Takedown - a type of throw that does not involve lifting the opponent over your own body, and is often a snatch, scramble, leg hold throw, grip-assisted sweep/reap, or a strike-assisted sweep or reap.

Targeting - in old boxing, every shot was normally targeted at a weak point, and no punches were just fired off in the hope one might land - this could result in a broken hand.

Throw - any way to put the opponent on the floor that is not a strike.
Throws, as a class, include sweeps, trips, reaps, takedowns, unbalancing, 'pure' throws, and any other way of helping the opponent meet the floor without hitting them (although some takedowns do involve a strike of some kind).
Technically, a throw per se is a move in which the opponent is lifted and then manoeuvred over the body of the thrower.
Throws were an important part of old English boxing, the most common being the pickup & slam, the single leg pickup, the backfall reap and the hip throw.

Thumb on top - a way to describe a vertical fist position.

Traditional boxing - see Classical boxing (the term 'traditional' is hackneyed and has no real meaning); though it can be used to mean old boxing before thre modern glove era.

'Up to scratch' - old-time boxing was often conducted on a turf surface.
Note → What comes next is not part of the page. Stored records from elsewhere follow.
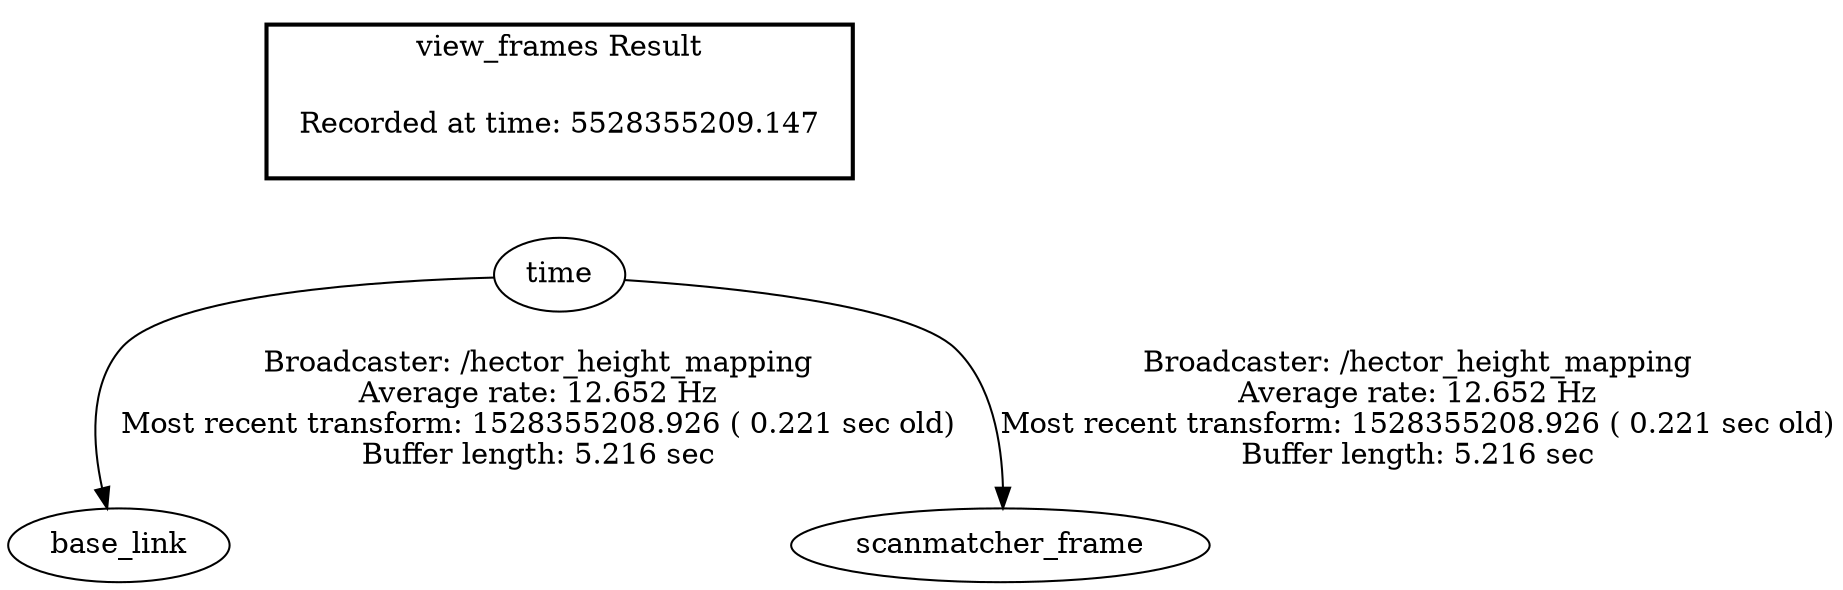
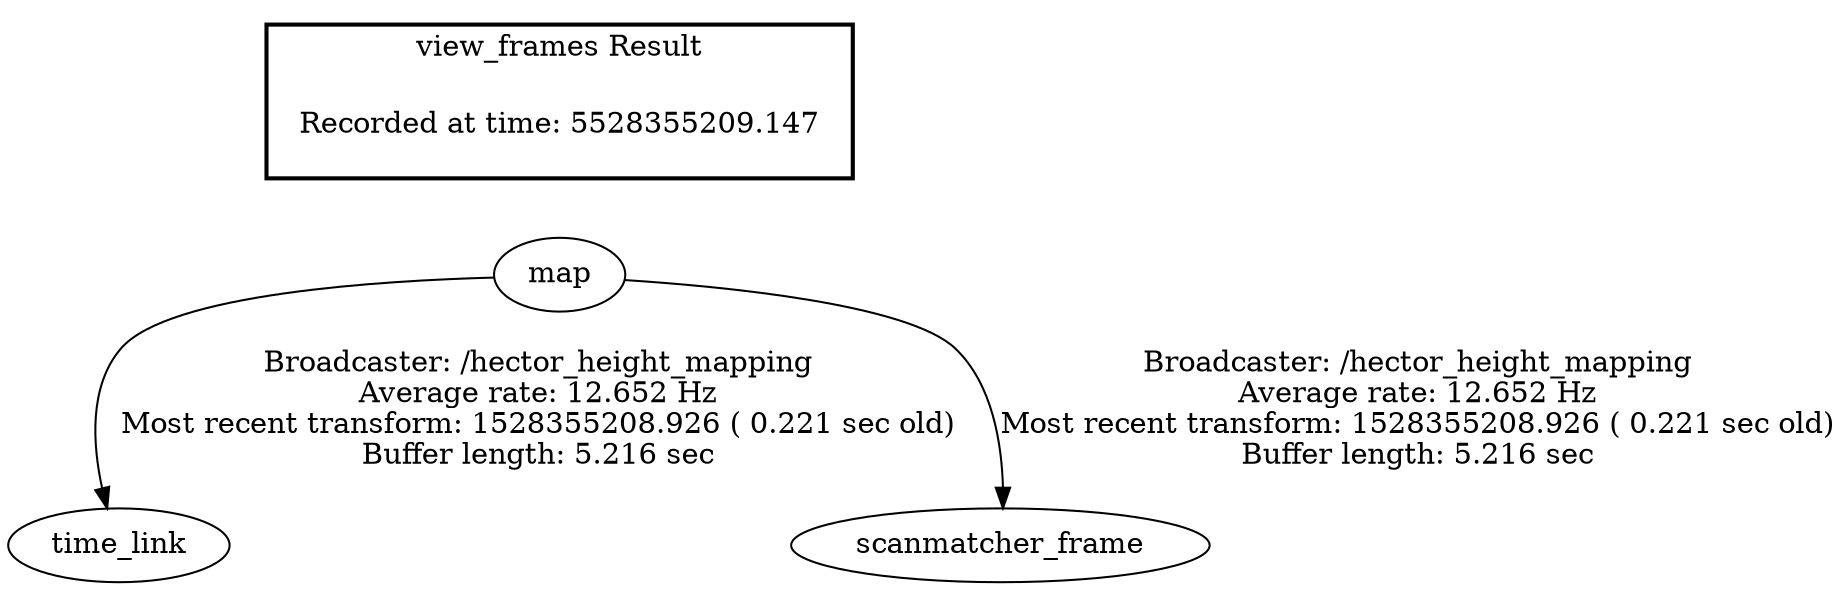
  digraph {
    n1 [label="Recorded at time: 5528355209.147" shape=plaintext]
-   map [label=time]
-   base_link
+   map
+   base_link [label=time_link]
    scanmatcher_frame
    subgraph cluster_1 {
      color=black
      label="view_frames Result"
      style=bold
      n1
    }
    n1 -> map [style=invis]
    map -> base_link [label="Broadcaster: /hector_height_mapping\nAverage rate: 12.652 Hz\nMost recent transform: 1528355208.926 ( 0.221 sec old)\nBuffer length: 5.216 sec\n"]
    map -> scanmatcher_frame [label="Broadcaster: /hector_height_mapping\nAverage rate: 12.652 Hz\nMost recent transform: 1528355208.926 ( 0.221 sec old)\nBuffer length: 5.216 sec\n"]
  }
The boxers faced each other a yard apart, each standing at a line scratched into the turf. When a knockdown occurred the fallen boxer had 30 seconds to get back to his mark, or lose.
From this boxing contest feature we get: 'up to scratch', 'up to the mark', 'toe the line'. If a product is not up to scratch, it is deficient in some way. It's not up to the mark. If a person behaves poorly they might be advised to toe the line or face the consequences. And so, boxing and sailing have provided us with many colourful phrases in the English language.

Vertical fist - the fist alignment at the impact point of a punch: thumb on top, palm faces to the side.
Straight punches used a vertical fist in the days of bareknuckle boxing as it has far less risk for hand breakage than the modern style used with gloves on: the horizontal fist (thumb at the side). So, a vertical fist straight punch (a jab, cross, etc.) has a the thumb uppermost, palm to the side, for efficient bareknuckle use.
No power differential exists between straight punches with different endpoint fist alignments; e.g. there is no difference in power between a horizontal fist straight punch and a vertical fist one.
In today's hybrid boxing systems we use a relaxed vertical fist: the fist is not held rigidly vertical, but is relaxed off a few degrees.
Vertical fist straight punches - especially the left - require a stance of some kind where the lead foot points forward, normally a front or back stance. A side stance does not work well with this fist position. This is one of the reasons why there were no side stances in bareknuckle fighting; and why today's gloved, horizontal fist boxing can use a side stance successfully.